Location is flexible — we welcome applicants from outside Monterrey!

• Assist with ICs policy review and creation when needed.
• Develop, improve, and maintain detailed processes and procedures for security activities.
• Work with engineering and site operations teams to include security in capital projects and daily activities.
• Oversee various related projects that may include numerous diverse stakeholders.

• Conduct comprehensive security risk assessments of ICs environments, including vulnerability assessments, testing, and risk analysis.
• Identify vulnerabilities and potential threats to ICs networks and systems.
• Develop and implement risk mitigation strategies to address identified risks.
• Work with gap owners to remediate identified gaps and risks.
• Ensure compliance with industry standards and regulations (e.g., ISA/IEC 62443, NIST).
• Conduct regular audits and assessments to ensure ongoing compliance.

• Design, implement, and maintain security architectures for manufacturing and distribution center systems and environments.
• Design and implement cybersecurity countermeasures and security platforms.
• Implement robust network segmentation between IT and ICs networks.

• Performed detailed analysis of new hardware and software to identify hardening opportunities.
• Assist in vulnerability identification, triage, and mitigation.

• Monitor ICs networks for security incidents, analyze threats, and respond to incidents to minimize impact and prevent recurrence.
• Develop and execute incident response plans and playbooks, and provide appropriate support in Incident Response (IR) activities.
• Investigate security incidents and perform forensic analysis.

• Work closely with IT, operations, and engineering teams to integrate security best practices into ICs design and operations.
• Provide training and awareness programs for staff on ICs security best practices.
• Collaborate with external stakeholders, including vendors and regulatory bodies.

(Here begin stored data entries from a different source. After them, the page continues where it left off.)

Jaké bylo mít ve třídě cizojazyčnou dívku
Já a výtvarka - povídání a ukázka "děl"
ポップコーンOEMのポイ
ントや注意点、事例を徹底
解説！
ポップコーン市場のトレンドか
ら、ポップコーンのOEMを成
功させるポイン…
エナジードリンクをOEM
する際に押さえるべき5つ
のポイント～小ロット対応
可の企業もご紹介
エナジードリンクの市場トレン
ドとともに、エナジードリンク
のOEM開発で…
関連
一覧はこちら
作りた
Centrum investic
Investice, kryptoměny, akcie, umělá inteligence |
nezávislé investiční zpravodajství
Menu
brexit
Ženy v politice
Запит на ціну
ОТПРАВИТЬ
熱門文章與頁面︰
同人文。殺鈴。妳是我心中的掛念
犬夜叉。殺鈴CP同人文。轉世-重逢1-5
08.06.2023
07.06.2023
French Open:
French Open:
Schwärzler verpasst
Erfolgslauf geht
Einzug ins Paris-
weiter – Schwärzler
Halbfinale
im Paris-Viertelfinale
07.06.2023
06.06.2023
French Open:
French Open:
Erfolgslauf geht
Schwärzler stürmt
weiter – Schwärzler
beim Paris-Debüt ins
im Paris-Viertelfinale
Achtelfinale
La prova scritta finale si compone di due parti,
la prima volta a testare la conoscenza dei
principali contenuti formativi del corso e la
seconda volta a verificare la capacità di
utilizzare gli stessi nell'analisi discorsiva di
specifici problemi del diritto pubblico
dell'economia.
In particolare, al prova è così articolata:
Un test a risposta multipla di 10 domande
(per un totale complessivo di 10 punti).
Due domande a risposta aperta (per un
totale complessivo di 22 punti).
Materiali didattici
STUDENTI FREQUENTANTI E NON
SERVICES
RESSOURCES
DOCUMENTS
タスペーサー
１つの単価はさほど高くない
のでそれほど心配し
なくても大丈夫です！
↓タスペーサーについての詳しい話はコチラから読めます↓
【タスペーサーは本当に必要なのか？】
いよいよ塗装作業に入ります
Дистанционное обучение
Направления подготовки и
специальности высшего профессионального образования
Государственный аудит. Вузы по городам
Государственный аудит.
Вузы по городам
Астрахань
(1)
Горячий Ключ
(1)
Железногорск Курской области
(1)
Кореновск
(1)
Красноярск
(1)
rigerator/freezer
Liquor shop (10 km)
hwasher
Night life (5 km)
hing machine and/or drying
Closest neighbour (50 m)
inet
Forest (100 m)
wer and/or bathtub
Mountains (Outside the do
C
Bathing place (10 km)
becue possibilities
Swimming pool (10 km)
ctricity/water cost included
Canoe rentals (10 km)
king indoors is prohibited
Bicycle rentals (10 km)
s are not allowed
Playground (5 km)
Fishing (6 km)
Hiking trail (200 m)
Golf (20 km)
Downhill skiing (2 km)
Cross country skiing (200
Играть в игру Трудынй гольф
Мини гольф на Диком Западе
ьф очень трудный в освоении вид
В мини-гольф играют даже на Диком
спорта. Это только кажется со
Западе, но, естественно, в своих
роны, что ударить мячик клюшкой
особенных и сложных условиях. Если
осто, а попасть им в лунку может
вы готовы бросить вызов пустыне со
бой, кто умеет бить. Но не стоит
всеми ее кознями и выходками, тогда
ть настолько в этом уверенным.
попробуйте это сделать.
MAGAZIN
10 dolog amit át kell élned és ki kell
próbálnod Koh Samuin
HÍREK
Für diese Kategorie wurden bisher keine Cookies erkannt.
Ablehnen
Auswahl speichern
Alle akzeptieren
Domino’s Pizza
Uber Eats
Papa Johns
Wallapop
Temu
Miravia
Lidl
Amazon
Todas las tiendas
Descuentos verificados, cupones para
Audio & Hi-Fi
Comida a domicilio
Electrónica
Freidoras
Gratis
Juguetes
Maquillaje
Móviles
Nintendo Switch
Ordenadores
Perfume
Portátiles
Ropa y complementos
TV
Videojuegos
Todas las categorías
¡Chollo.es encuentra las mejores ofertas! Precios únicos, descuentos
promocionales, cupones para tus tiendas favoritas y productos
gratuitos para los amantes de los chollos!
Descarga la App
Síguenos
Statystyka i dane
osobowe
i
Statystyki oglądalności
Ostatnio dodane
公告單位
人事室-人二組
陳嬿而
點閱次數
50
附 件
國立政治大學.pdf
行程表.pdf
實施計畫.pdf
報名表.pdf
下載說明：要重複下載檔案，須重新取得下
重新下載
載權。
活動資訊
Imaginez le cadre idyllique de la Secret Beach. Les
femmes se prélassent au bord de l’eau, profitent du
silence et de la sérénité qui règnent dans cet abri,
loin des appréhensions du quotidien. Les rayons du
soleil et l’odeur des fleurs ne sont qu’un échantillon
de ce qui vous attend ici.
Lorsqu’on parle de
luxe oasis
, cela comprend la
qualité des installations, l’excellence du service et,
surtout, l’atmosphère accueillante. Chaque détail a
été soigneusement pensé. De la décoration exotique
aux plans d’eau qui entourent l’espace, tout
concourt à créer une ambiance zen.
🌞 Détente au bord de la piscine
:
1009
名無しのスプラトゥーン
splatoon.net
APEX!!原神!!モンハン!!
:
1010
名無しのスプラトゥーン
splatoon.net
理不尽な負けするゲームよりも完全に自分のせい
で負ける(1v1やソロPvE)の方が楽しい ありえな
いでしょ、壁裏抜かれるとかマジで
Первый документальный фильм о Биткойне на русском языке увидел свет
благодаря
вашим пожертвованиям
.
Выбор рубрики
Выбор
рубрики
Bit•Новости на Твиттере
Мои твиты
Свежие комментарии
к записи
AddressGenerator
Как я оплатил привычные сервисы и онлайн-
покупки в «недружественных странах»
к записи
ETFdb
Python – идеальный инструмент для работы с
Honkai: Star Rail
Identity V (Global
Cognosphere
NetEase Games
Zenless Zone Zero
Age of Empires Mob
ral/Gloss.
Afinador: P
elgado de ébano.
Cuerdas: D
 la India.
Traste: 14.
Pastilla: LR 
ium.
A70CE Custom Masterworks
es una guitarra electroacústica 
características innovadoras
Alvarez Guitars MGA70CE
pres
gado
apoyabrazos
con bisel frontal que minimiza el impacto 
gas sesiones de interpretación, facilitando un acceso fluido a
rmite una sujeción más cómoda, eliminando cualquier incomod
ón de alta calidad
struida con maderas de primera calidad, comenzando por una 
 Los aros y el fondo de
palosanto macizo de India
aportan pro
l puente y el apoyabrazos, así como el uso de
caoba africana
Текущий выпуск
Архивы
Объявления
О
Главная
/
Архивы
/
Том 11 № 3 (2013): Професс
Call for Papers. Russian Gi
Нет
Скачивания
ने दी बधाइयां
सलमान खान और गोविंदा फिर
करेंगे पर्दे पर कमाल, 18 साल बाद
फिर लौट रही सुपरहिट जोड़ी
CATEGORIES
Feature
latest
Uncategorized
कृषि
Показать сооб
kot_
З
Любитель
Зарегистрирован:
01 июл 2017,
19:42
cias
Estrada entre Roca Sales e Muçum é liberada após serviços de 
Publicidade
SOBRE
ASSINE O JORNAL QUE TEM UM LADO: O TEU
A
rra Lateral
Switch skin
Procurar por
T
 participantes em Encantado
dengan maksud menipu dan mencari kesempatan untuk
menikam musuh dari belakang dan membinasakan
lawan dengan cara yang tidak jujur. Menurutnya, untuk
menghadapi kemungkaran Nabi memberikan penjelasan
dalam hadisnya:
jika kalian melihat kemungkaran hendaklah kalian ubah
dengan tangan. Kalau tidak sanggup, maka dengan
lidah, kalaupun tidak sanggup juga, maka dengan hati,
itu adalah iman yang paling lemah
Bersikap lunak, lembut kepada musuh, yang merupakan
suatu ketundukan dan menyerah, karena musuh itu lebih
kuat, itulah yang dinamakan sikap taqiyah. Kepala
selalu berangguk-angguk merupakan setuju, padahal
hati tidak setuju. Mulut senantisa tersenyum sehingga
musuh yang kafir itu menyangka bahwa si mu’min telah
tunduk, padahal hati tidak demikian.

An ICs Security Operations Specialist will have proven experience protecting industrial control systems (ICs) in critical manufacturing infrastructure:

• Bilingual and a completed degree is required.
• A working knowledge of industrial control systems (e.g., DCS, PLCs, SCADA, etc.).
• Strong understanding of cybersecurity frameworks for ICs/OT environments (ISA-99/IEC 62443, NIST SP 800-82, CIS, etc.).
• Knowledge of IT and OT security best practices; a practical understanding of the differences.
• Understanding protocols common in ICs environments (e.g., Ethernet/IP, CIP, Modbus, OPC, etc.) and industrial networking topologies (e.g., ring, star, etc.).
• Familiar with security technologies within the ICs environment such as firewalls, IDS, endpoint security solutions, access control systems, and other related security technologies.
• Strong understanding of network architecture and cybersecurity principles.
• Excellent analytical, problem‑solving, and communication skills.
• Ability to work independently and as part of a multidisciplinary team.

• #LI-DP1

We value diversity and are an equal opportunity organization. All qualified applicants will be considered for employment without regard to race, color, age, gender, sexual orientation, gender identity and expression, ethnic or national origin, disability, pregnancy, and religion.

Any unsolicited resume submitted to Acuity Inc. by a third party, such as an Agency recruiter, including unsolicited resumes sent to an Acuity Inc. mailing address, fax machine, or email address, directly to Acuity Brands employees or to the Acuity Brands resume database, shall be deemed the property of Acuity Inc.. Acuity Inc. will NOT pay a fee for any hiring resulting from the receipt of an unsolicited resume.

Any candidate for whom an Agency has submitted an unsolicited resume will be deemed by Acuity Inc. to have been referred by the Agency free of charge or fee. This includes any agency that is an approved/contracted provider but does not have the proper approvals to participate in a search.